### Exercice proposé A
Reprends sous forme de liste numérotée les lignes des entrées, depuis le début des entrées jusqu'à la ligne contenant "[836, 681, 846, 694] None: 0", incluses, sans les lignes vides. Laisse les images hors de ta réponse.

Entretien avec l’historien Jacques Wiacek qui nous fait découvrir les rouages de son nouvel opus : Enigma : le temps des précurseurs, où il explore les zones d’ombre qui subsistent encore autour de la machine de cryptage de l’armée allemande, Enigma, utilisée durant toute la Seconde Guerre mondiale. En Pologne, cette machine a été source d’inquiétude et son décryptage est devenu une priorité pour l’équipe du Biuro szyfrow - bureau du chiffre du renseignement militaire polonais. Jacques Wiacek relate dans son ouvrage, l’histoire de ce bureau, ses intrigues et les mystères qui l'entourent, nous entraînant de l’invasion nazie de la Pologne à la France, jusqu’en l’Afrique du Nord.


💡 Jacques Wiacek :
Jacques Wiacek est un historien spécialisé dans la Seconde Guerre mondiale.
Il publie son premier livre en 2018 : Histoire de la 1re division blindée polonaise.
Jacques Wiacek reçoit pour ce premier ouvrage le prix de la meilleure publication en langue étrangère sur l’histoire de la Pologne de la part du ministre polonais des Affaires étrangères.
Depuis ce premier livre, Jacques Wiacek a publié Histoire de l'armée polonaise en France en 2022 et Enigma, le temps des précurseurs en 2025.
Lepetitjournal.com Varsovie - Louis Moreau : Enigma, c’est un thème fascinant sur lequel beaucoup de choses ont été écrites, il y a des films, des documentaires… Comment expliquez-vous cet engouement, plus de 80 ans après la fin de la Seconde Guerre mondiale ?
Jacques Wiacek : Effectivement, l’attrait pour les mystères d’Enigma ne retombe pas ! Cela peut surprendre, dans la mesure où les Allemands ont mis au point, au cours de la Seconde Guerre mondiale, des outils de cryptage bien plus performants, tels la « machine de Lorenz » (Lorenz SZ40 / SZ42) ou le Geheimschreiber Siemens & Halske T52. Si l’intérêt se focalise malgré tout sur Enigma, c’est au moins pour trois raisons.
D’une part, sa diffusion très large (plus de 20 000 exemplaires construits pour la Heer, la Luftwaffe et la Kriegsmarine, et de nombreux autres dans des versions déclinées pour l’Abwehr ou la Suisse) érige naturellement Enigma en symbole de la cryptographie nazie.

### Exercice proposé B
Rédige la suite de l'entretien sur Enigma à partir de sa dernière phrase.

### Données à traiter
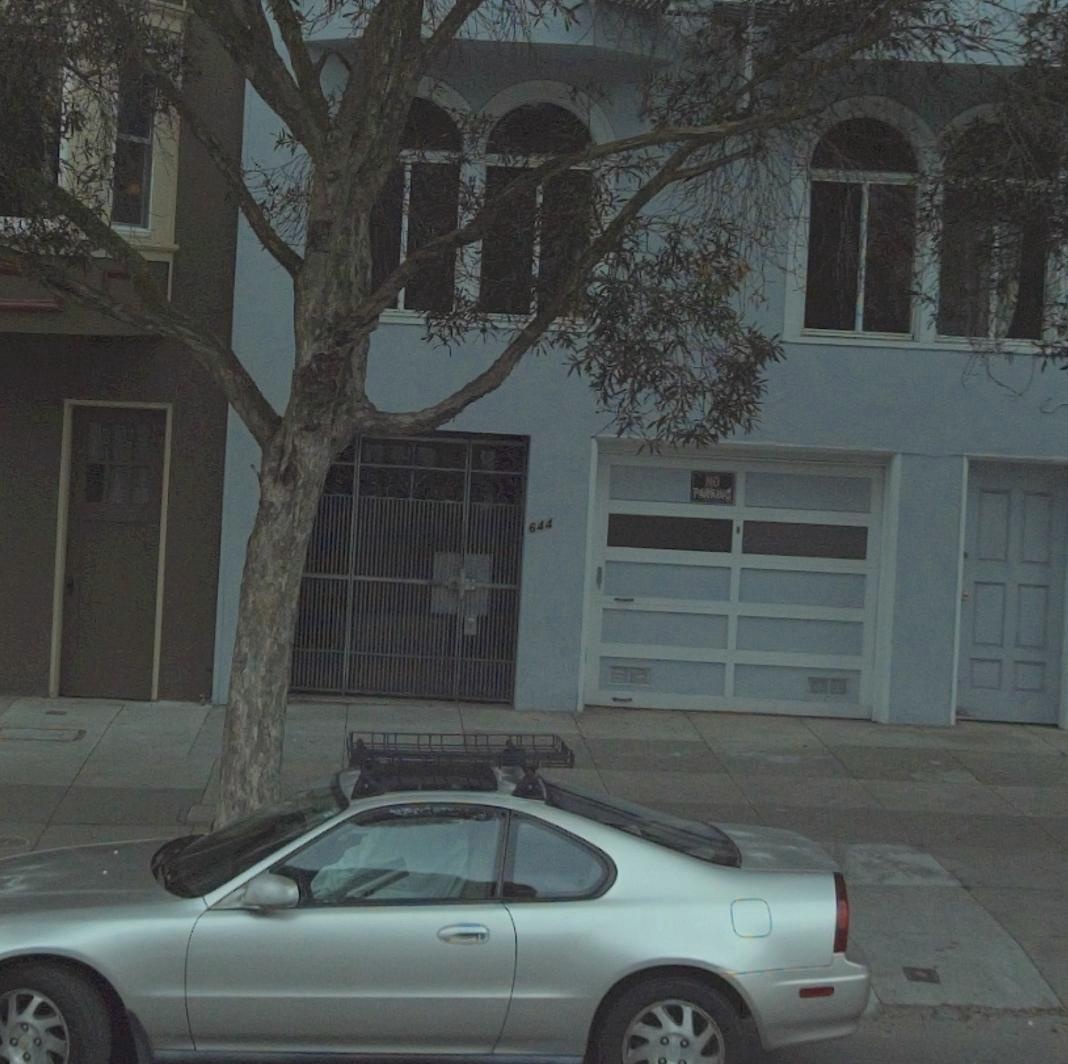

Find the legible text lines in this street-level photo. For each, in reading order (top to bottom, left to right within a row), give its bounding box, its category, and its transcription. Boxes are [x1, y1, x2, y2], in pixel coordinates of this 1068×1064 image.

[704, 474, 721, 488] None: NO
[692, 487, 732, 501] None: PA****G
[529, 517, 553, 534] StreetNumber: 644
[836, 681, 846, 694] None: 0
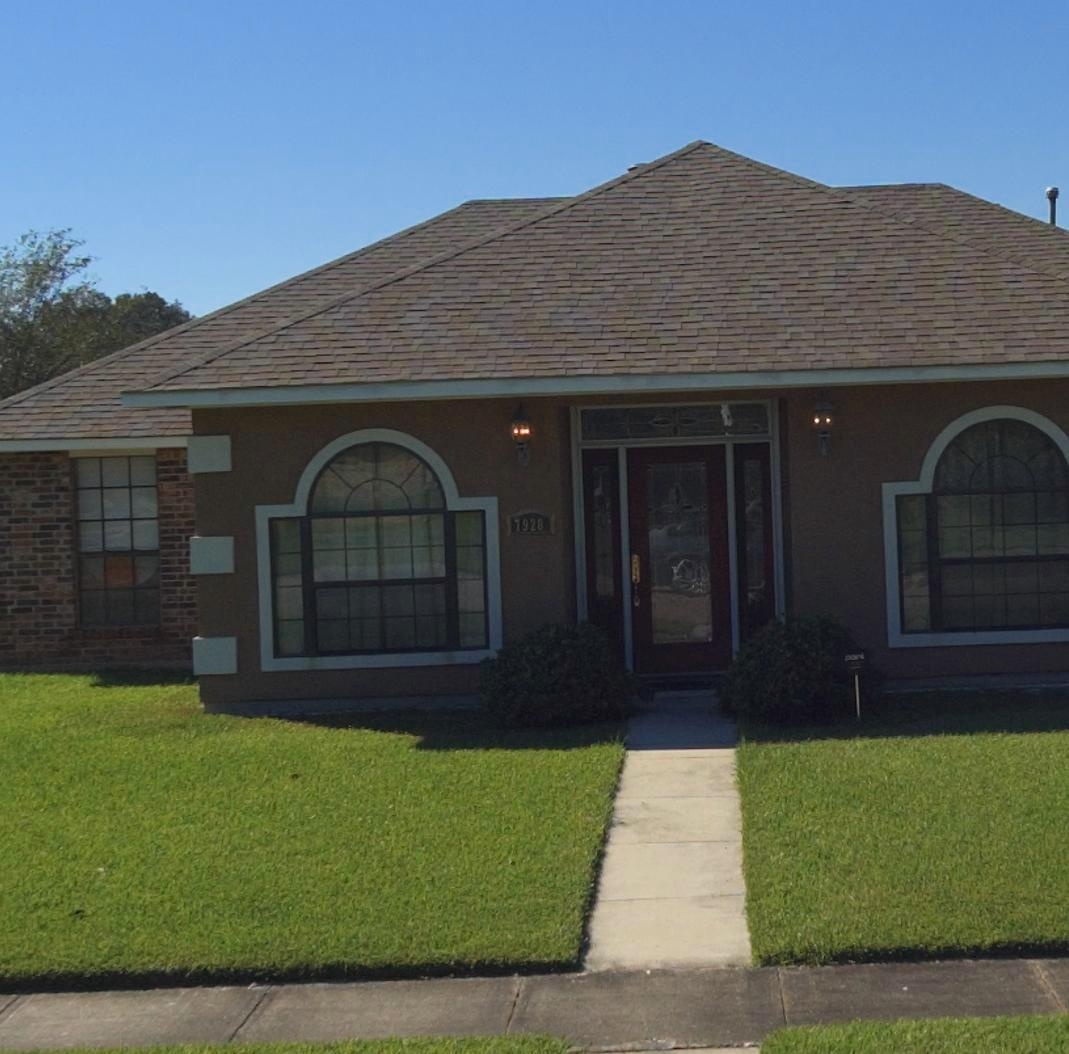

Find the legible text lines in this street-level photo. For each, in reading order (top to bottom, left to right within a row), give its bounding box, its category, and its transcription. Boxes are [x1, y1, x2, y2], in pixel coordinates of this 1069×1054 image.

### Réponse attendue A
1. Find the legible text lines in this street-level photo. For each, in reading order (top to bottom, left to right within a row), give its bounding box, its category, and its transcription. Boxes are [x1, y1, x2, y2], in pixel coordinates of this 1068×1064 image.
2. [704, 474, 721, 488] None: NO
3. [692, 487, 732, 501] None: PA****G
4. [529, 517, 553, 534] StreetNumber: 644
5. [836, 681, 846, 694] None: 0

### Réponse attendue B
D’autre part, les péripéties entourant son décryptement par les Alliés dévoilent une galerie de personnages hauts en couleur. On trouve des mathématiciens, des officiers du renseignement, des traîtres et des agents doubles… Et comment ne pas citer le commander Dunderdale, du Secret Intelligence Service, qui servira d’inspiration à Ian Fleming pour son James Bond !
Son nom était Bond...James Bond, et il a espionné la Pologne
Enfin, il serait erroné de croire que la technologie d’Enigma est tombée en obsolescence à la fin de la guerre. Les machines à chiffrer britanniques TypeX mises au point sur la base de sa version commerciale sont restées en usage jusqu’à la fin des années 1960. La SIGABA états-unienne partage avec Enigma certains principes de fonctionnement. Rappelons à ce sujet que Gordon Welchman, un ancien de Bletchley Park, a vu ses habilitations secrets-défense américaine et britannique révoquées après la parution de son livre « The Hut Six Story » en 1982.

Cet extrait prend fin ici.